• Exercise aim:
Each entry that appears below should be restated word for word.

··· Source material ···

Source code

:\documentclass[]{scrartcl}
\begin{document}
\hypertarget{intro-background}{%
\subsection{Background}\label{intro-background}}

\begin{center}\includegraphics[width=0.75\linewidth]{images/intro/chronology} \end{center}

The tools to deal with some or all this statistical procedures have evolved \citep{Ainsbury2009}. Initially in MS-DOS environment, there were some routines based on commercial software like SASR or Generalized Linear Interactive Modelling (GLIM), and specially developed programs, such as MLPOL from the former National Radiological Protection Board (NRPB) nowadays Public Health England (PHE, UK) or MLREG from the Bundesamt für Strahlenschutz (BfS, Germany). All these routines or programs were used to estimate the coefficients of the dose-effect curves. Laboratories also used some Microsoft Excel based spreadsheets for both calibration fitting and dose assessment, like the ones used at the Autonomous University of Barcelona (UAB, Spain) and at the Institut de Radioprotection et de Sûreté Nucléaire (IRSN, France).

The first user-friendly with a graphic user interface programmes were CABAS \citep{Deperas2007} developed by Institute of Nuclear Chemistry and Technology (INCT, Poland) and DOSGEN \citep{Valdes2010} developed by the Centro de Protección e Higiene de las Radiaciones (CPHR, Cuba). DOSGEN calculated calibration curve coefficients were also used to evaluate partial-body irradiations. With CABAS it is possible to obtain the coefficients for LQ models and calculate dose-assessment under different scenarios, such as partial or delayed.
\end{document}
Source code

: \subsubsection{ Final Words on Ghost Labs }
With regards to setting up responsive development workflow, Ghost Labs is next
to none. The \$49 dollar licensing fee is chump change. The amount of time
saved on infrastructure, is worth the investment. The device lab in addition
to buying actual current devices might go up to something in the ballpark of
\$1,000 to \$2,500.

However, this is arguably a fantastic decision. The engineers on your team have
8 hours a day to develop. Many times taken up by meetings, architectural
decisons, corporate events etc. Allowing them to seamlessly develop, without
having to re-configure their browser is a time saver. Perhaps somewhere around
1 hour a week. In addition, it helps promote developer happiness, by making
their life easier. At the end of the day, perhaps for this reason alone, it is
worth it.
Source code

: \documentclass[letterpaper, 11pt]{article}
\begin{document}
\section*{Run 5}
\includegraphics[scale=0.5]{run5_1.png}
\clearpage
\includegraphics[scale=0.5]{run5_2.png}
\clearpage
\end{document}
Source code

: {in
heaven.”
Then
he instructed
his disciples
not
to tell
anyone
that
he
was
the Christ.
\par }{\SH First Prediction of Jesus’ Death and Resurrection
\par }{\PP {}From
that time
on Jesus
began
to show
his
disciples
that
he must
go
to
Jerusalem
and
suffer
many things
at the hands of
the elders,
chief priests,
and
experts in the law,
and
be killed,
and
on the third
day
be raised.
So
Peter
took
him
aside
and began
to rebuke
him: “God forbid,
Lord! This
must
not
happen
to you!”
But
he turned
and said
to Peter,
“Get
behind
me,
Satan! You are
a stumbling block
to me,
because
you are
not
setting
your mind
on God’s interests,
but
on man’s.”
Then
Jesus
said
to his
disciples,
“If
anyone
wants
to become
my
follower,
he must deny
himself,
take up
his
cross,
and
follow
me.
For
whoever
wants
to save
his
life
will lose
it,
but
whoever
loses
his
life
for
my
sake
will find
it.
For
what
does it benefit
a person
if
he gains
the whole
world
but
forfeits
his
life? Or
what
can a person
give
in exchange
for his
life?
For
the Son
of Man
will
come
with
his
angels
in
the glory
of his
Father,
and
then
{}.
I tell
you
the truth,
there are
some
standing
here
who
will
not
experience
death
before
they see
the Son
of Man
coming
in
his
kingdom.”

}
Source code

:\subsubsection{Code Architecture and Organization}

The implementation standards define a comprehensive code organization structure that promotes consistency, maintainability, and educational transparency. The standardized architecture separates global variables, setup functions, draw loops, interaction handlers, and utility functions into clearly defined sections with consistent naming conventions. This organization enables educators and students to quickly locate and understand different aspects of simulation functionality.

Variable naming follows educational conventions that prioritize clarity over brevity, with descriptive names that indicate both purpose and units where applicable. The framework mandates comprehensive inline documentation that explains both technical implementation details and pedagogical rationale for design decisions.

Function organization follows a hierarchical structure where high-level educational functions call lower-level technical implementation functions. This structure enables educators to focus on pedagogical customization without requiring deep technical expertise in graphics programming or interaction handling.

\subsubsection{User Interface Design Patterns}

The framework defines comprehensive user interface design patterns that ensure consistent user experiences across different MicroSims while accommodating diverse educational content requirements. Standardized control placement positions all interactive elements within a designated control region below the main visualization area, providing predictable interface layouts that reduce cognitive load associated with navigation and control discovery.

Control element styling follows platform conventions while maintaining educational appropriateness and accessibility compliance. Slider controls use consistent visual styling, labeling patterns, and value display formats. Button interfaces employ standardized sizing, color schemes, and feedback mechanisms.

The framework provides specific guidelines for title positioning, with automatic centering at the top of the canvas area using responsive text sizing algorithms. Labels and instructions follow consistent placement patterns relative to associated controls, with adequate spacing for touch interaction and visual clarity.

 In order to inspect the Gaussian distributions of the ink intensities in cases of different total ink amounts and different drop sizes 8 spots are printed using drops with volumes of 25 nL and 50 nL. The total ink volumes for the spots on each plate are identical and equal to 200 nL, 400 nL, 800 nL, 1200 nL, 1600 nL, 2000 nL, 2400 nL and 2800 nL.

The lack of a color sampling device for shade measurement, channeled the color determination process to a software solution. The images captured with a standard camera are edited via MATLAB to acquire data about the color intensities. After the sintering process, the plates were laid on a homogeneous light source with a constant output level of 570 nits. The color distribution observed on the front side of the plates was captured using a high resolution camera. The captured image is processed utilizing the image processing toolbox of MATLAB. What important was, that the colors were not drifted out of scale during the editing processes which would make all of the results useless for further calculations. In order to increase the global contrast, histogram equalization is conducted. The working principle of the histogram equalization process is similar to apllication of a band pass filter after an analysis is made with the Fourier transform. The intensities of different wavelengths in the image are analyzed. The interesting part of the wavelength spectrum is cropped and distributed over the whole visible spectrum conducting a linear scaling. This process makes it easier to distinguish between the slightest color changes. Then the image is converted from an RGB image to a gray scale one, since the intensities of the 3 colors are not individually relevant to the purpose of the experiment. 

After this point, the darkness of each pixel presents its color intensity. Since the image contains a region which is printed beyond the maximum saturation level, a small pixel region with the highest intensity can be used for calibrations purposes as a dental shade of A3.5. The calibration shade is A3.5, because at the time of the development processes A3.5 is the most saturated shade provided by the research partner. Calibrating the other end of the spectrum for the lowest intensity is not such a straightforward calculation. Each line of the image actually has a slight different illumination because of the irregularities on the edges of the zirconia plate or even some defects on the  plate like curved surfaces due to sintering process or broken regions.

···

• Result of this task:
Source code

:\documentclass[]{scrartcl}
\begin{document}
\hypertarget{intro-background}{%
\subsection{Background}\label{intro-background}}

\begin{center}\includegraphics[width=0.75\linewidth]{images/intro/chronology} \end{center}

The tools to deal with some or all this statistical procedures have evolved \citep{Ainsbury2009}. Initially in MS-DOS environment, there were some routines based on commercial software like SASR or Generalized Linear Interactive Modelling (GLIM), and specially developed programs, such as MLPOL from the former National Radiological Protection Board (NRPB) nowadays Public Health England (PHE, UK) or MLREG from the Bundesamt für Strahlenschutz (BfS, Germany). All these routines or programs were used to estimate the coefficients of the dose-effect curves. Laboratories also used some Microsoft Excel based spreadsheets for both calibration fitting and dose assessment, like the ones used at the Autonomous University of Barcelona (UAB, Spain) and at the Institut de Radioprotection et de Sûreté Nucléaire (IRSN, France).

The first user-friendly with a graphic user interface programmes were CABAS \citep{Deperas2007} developed by Institute of Nuclear Chemistry and Technology (INCT, Poland) and DOSGEN \citep{Valdes2010} developed by the Centro de Protección e Higiene de las Radiaciones (CPHR, Cuba). DOSGEN calculated calibration curve coefficients were also used to evaluate partial-body irradiations. With CABAS it is possible to obtain the coefficients for LQ models and calculate dose-assessment under different scenarios, such as partial or delayed.
\end{document}
Source code

: \subsubsection{ Final Words on Ghost Labs }
With regards to setting up responsive development workflow, Ghost Labs is next
to none. The \$49 dollar licensing fee is chump change. The amount of time
saved on infrastructure, is worth the investment. The device lab in addition
to buying actual current devices might go up to something in the ballpark of
\$1,000 to \$2,500.

However, this is arguably a fantastic decision. The engineers on your team have
8 hours a day to develop. Many times taken up by meetings, architectural
decisons, corporate events etc. Allowing them to seamlessly develop, without
having to re-configure their browser is a time saver. Perhaps somewhere around
1 hour a week. In addition, it helps promote developer happiness, by making
their life easier. At the end of the day, perhaps for this reason alone, it is
worth it.
Source code

: \documentclass[letterpaper, 11pt]{article}
\begin{document}
\section*{Run 5}
\includegraphics[scale=0.5]{run5_1.png}
\clearpage
\includegraphics[scale=0.5]{run5_2.png}
\clearpage
\end{document}
Source code

: {in
heaven.”
Then
he instructed
his disciples
not
to tell
anyone
that
he
was
the Christ.
\par }{\SH First Prediction of Jesus’ Death and Resurrection
\par }{\PP {}From
that time
on Jesus
began
to show
his
disciples
that
he must
go
to
Jerusalem
and
suffer
many things
at the hands of
the elders,
chief priests,
and
experts in the law,
and
be killed,
and
on the third
day
be raised.
So
Peter
took
him
aside
and began
to rebuke
him: “God forbid,
Lord! This
must
not
happen
to you!”
But
he turned
and said
to Peter,
“Get
behind
me,
Satan! You are
a stumbling block
to me,
because
you are
not
setting
your mind
on God’s interests,
but
on man’s.”
Then
Jesus
said
to his
disciples,
“If
anyone
wants
to become
my
follower,
he must deny
himself,
take up
his
cross,
and
follow
me.
For
whoever
wants
to save
his
life
will lose
it,
but
whoever
loses
his
life
for
my
sake
will find
it.
For
what
does it benefit
a person
if
he gains
the whole
world
but
forfeits
his
life? Or
what
can a person
give
in exchange
for his
life?
For
the Son
of Man
will
come
with
his
angels
in
the glory
of his
Father,
and
then
{}.
I tell
you
the truth,
there are
some
standing
here
who
will
not
experience
death
before
they see
the Son
of Man
coming
in
his
kingdom.”

}
Source code

:\subsubsection{Code Architecture and Organization}

The implementation standards define a comprehensive code organization structure that promotes consistency, maintainability, and educational transparency. The standardized architecture separates global variables, setup functions, draw loops, interaction handlers, and utility functions into clearly defined sections with consistent naming conventions. This organization enables educators and students to quickly locate and understand different aspects of simulation functionality.

Variable naming follows educational conventions that prioritize clarity over brevity, with descriptive names that indicate both purpose and units where applicable. The framework mandates comprehensive inline documentation that explains both technical implementation details and pedagogical rationale for design decisions.

Function organization follows a hierarchical structure where high-level educational functions call lower-level technical implementation functions. This structure enables educators to focus on pedagogical customization without requiring deep technical expertise in graphics programming or interaction handling.

\subsubsection{User Interface Design Patterns}

The framework defines comprehensive user interface design patterns that ensure consistent user experiences across different MicroSims while accommodating diverse educational content requirements. Standardized control placement positions all interactive elements within a designated control region below the main visualization area, providing predictable interface layouts that reduce cognitive load associated with navigation and control discovery.

Control element styling follows platform conventions while maintaining educational appropriateness and accessibility compliance. Slider controls use consistent visual styling, labeling patterns, and value display formats. Button interfaces employ standardized sizing, color schemes, and feedback mechanisms.

The framework provides specific guidelines for title positioning, with automatic centering at the top of the canvas area using responsive text sizing algorithms. Labels and instructions follow consistent placement patterns relative to associated controls, with adequate spacing for touch interaction and visual clarity.

 In order to inspect the Gaussian distributions of the ink intensities in cases of different total ink amounts and different drop sizes 8 spots are printed using drops with volumes of 25 nL and 50 nL. The total ink volumes for the spots on each plate are identical and equal to 200 nL, 400 nL, 800 nL, 1200 nL, 1600 nL, 2000 nL, 2400 nL and 2800 nL.

The lack of a color sampling device for shade measurement, channeled the color determination process to a software solution. The images captured with a standard camera are edited via MATLAB to acquire data about the color intensities. After the sintering process, the plates were laid on a homogeneous light source with a constant output level of 570 nits. The color distribution observed on the front side of the plates was captured using a high resolution camera. The captured image is processed utilizing the image processing toolbox of MATLAB. What important was, that the colors were not drifted out of scale during the editing processes which would make all of the results useless for further calculations. In order to increase the global contrast, histogram equalization is conducted. The working principle of the histogram equalization process is similar to apllication of a band pass filter after an analysis is made with the Fourier transform. The intensities of different wavelengths in the image are analyzed. The interesting part of the wavelength spectrum is cropped and distributed over the whole visible spectrum conducting a linear scaling. This process makes it easier to distinguish between the slightest color changes. Then the image is converted from an RGB image to a gray scale one, since the intensities of the 3 colors are not individually relevant to the purpose of the experiment. 

After this point, the darkness of each pixel presents its color intensity. Since the image contains a region which is printed beyond the maximum saturation level, a small pixel region with the highest intensity can be used for calibrations purposes as a dental shade of A3.5. The calibration shade is A3.5, because at the time of the development processes A3.5 is the most saturated shade provided by the research partner. Calibrating the other end of the spectrum for the lowest intensity is not such a straightforward calculation. Each line of the image actually has a slight different illumination because of the irregularities on the edges of the zirconia plate or even some defects on the  plate like curved surfaces due to sintering process or broken regions.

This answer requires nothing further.